Sandrine Le Feur, députée et agricultrice dans le Finistère, en cultive déjà chez elle. « Le chanvre a beaucoup d’intérêts agronomiques et environnementaux, mais il capte énormément de produits, et s’il est destiné à des utilisations thérapeutiques. Il est essentiel qu’il soit cultivé en bio, avec un itinéraire technique précis », souligne-t-elle. Une utilisation pour laquelle l’ANSM (Agence national du médicament) a autorisé ce même jour une expérimentation auprès des patients.

L’Hémicycle se passionne

La mission d’information se penchera également sur les usages dits « bien-être », qui valorisent les effets myorelaxants du cannabidiol (CBD), ainsi que sur les usages « récréatif ». « Le joint, la fumette, comme vous voulez l’appeler, est l’usage qui fait le plus débat », sourit Jean-Baptiste Moreau, député de la Creuse.

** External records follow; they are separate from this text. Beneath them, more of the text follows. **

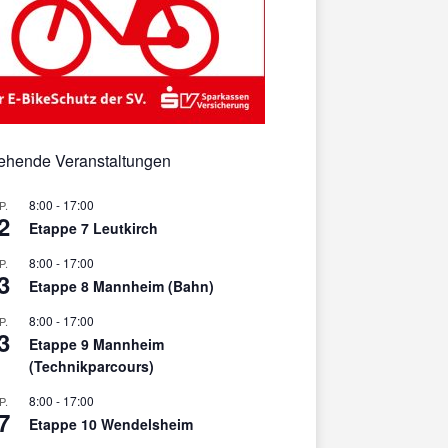
ehende Veranstaltungen
8:00
-
17:00
P.
2
Etappe 7 Leutkirch
8:00
-
17:00
P.
3
Etappe 8 Mannheim (Bahn)
8:00
-
17:00
P.
3
Etappe 9 Mannheim
(Technikparcours)
8:00
-
17:00
P.
7
Etappe 10 Wendelsheim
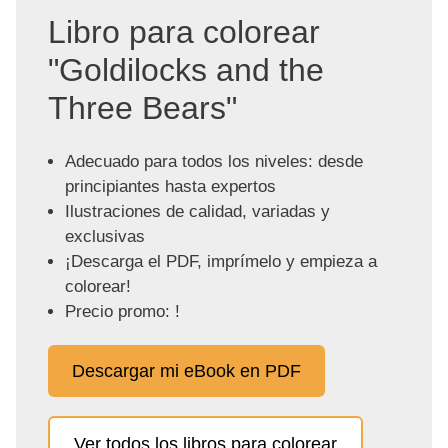
Libro para colorear
"Goldilocks and the
Three Bears"
Adecuado para todos los niveles: desde
principiantes hasta expertos
Ilustraciones de calidad, variadas y
exclusivas
¡Descarga el PDF, imprímelo y empieza a
colorear!
Precio promo: !
Descargar mi eBook en PDF
Ver todos los libros para colorear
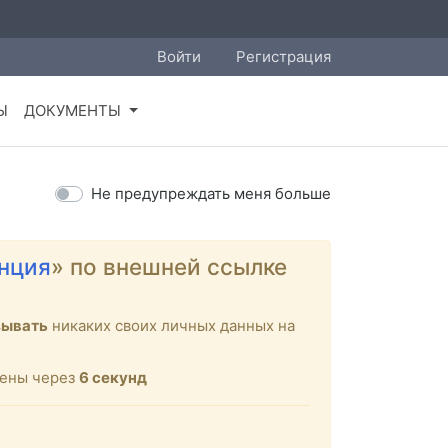
Войти
Регистрация
Ы
ДОКУМЕНТЫ
Не предупреждать меня больше
нция
» по внешней ссылке
зывать
никаких своих личных данных на
щены через
6
секунд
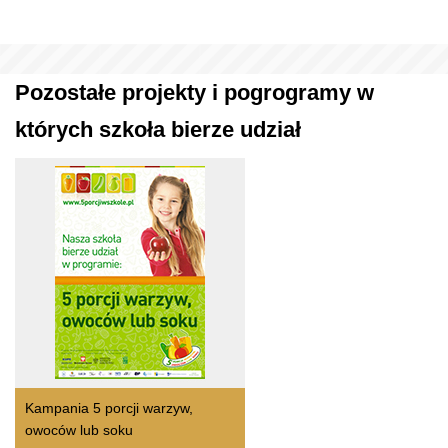
Pozostałe projekty i pogrogramy w
których szkoła bierze udział
Kampania 5 porcji warzyw,
owoców lub soku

Avec cette mission, les parlementaires souhaitent « poser le débat de manière sereine, et en finir avec les prises de positions », selon Jean-Baptiste Moreau. La mission sera menée par quatre commissions : développement durable, affaires économiques, affaires sociales et commission des lois. « Les parlementaires seront nombreux, puisque le sujet suscite l’intérêt de beaucoup de nos collègues », souligne Jean-Baptiste Moreau.

Dans la salle, le député des Bouches-du-Rhône, Jean-Baptiste Lambert (Libertés et Territoires) fulmine. Il n’a pas été invité à cet événement, mais il a pourtant déposé récemment un amendement demandant la légalisation du cannabis. « Vous n’avez qu’à regarder ! » lance-t-il aux journalistes présents. Preuve, s’il en faut, que tout le monde veut un bout du gâteau médiatique sur le sujet.

Faciliter le commerce du cannabidiol

« On a des personnes qui consomment du cannabis récréatif pour avoir du CBD, mais on reste dans un flou juridique. On doit apporter une réponse rapidement sur ce sujet », estime Ludovic Mendes (LREM), député de la Moselle.

Car le cannabidiol demeure une zone d’ombre en France. Un arrêté de 2018 exige que le produit provienne de la liste des variétés autorisées, que la plante contienne moins de 0,2 % de THC, la molécule psychoactive du cannabis, et que le produit ne soit issu que des seules graines et fibres de la plante. La législation européenne sur le sujet a cependant ouvert plus largement la porte.

Depuis janvier 2019, le cannabidiol est entré dans la catégorie des « novel foods ». La molécule peut donc, en principe, être commercialisée si l’étiquetage ne mentionne pas d’usage médical, et si le produit respecte la limitation en taux de THC. « Le but, c’est d’arriver à une transposition rapide dans la législation française, en auditionnant les pays européens qui l’ont déjà fait », promet Jean-Baptiste Moreau.